Aussi nous paraît-il évident de ne pas devoir payer les factures d'eau telles qu'elles nous ont été adressées. La commune de Neuwiller a reconnu être responsable de l'infection du forage. La démarche à entreprendre, dans l'attente de la prise de position de la DDASS sur la validité de la dernière analyse, aurait été de rencontrer la directrice du centre ou moi-même pour discuter desdites factures.

Cela aurait donné l'occasion à la Commune de montrer qu'elle aussi, comme nous, attache beaucoup d'importance à  la  communication et à la transparence. Si l'on reconnaît la responsabilité de la non-alimentation en eau du centre, il va de soi qu'il faille aussi en assumer les conséquences financières.

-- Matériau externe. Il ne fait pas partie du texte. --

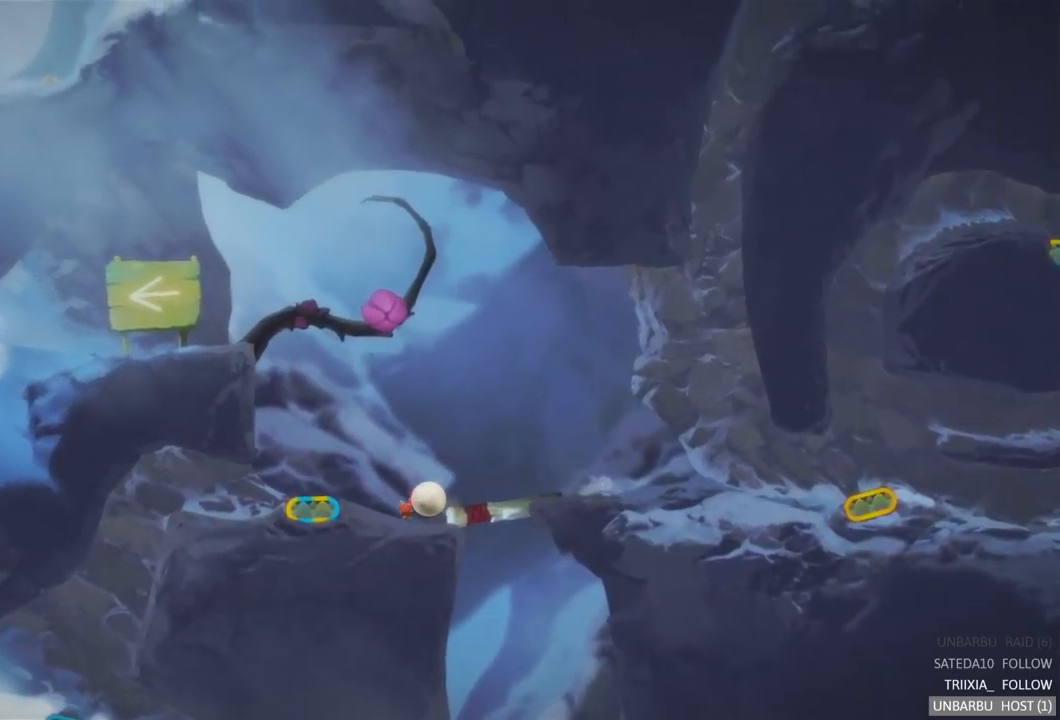
{"buttons": [], "left_stick": "left", "right_stick": "center", "events": []}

Car sans eau thermale, l'eau du réseau a dû être utilisée pour remplir les deux bassins. Il a fallu chauffer cette eau, ce qui a aussi augmenté la consommation de fuel domestique… et le montant de la facture énergétique, en plus de la facture de l'eau. Il s'agit là de conséquences indépendantes de notre responsabilité.

La société AQUABA déplore de devoir se battre ainsi pour faire valoir ses droits les plus élémentaires, comme elle déplore de devoir dépenser une énergie folle en procédures, alors que son seul souhait est de construire au plus vite l'hôtel.

Un hôtel avec le plus grand Spa du Haut-Rhin !
Voilà qui ferait rêver beaucoup de communes…

Veuillez agréer, Monsieur le Maire et Mesdames et Messieurs les Conseillers, l'expression de mes sincères salutations.